“True investing is not the same as gambling” said Isabella Kaminska in the Financial Times recently. Yet in today’s world, I’m damned if I can spot the difference. Bonds are a one-way bet to losses, the stock market is at levels it should not have reached until 2075, London real estate is at levels it should never have reached at all, and only crypto-currencies appear to offer sound long-term value. Whatever the differences were between investing and gambling, they have disappeared. That reality has unpleasant implications for our future.

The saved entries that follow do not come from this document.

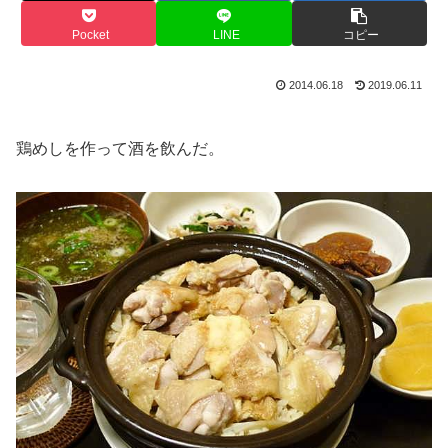
Pocket
LINE
コピー
2014.06.18
2019.06.11
鶏めしを作って酒を飲んだ。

Traditionally, investment involved securing a relatively assured and steady income, together with some prospect of capital gain. The wealthy held the bulk of their net worth in farmland, the crops or rent on which fluctuated from year to year, but as population and wealth increased, could be expected to follow a gently upward trend in value. There were risks of income declining or even of a loss in an atypical year but provided the landowner kept some liquidity, these risks could be made up in subsequent years. The big risks, of a war that erupted locally or of a famine that devastated population, were ones one could neither hedge against nor wanted to gamble with.
Starting around 1700, two additional types of investment came along at opposite ends of the risk spectrum. At one end, innovations such as the Bank of England made government bonds truly risk free, enabling people to put their money where there was no risk of income fluctuation and no risk of default. Incomes could decline as bonds were refinanced at lower rates, but that risk was alleviated by the marvelous invention of 3% Consols in 1751.
Through Sampson Gideon’s invention, people could lend to the government at a 5% running yield in wartime by buying Consols at 60% of par. That gave them an investment that was almost completely safe from being refinanced at a lower interest rate, since when peace returned the bonds would simply return to par (they were eventually refinanced at 2½%, but not until 1888 – 137 years is a decent run, and ample for us mere mortals.)
Sophisticated investors and financiers made nice capital gains on the recoveries in Consols prices after major wars, especially that after 1815, but for the ordinary retail investor Consols provided an investment that was less risky than land, had zero management costs, and gave a yield that did not fluctuate, unlike land which depended on harvests and the solvency of tenants.
Ordinary investors quickly demanded government bonds, but they mostly rejected the other major investment innovation of the early 18th century, corporate equities. The South Sea Bubble of 1720 allowed sharp traders like Gideon to make their first fortunes and lucky ministers like Sir Robert Walpole to increase theirs, but it horrified the investing public to the extent that the Bubble Act of 1720 was immediately passed to prevent the incorporation of any new companies except by Royal charter. An immense literature of vilification was produced around the Bubble, asserting that stock investment was pure gambling, with the Exchange consisting of disreputable stock jobbers rather than the better established and better-connected people who ran the West End gaming clubs.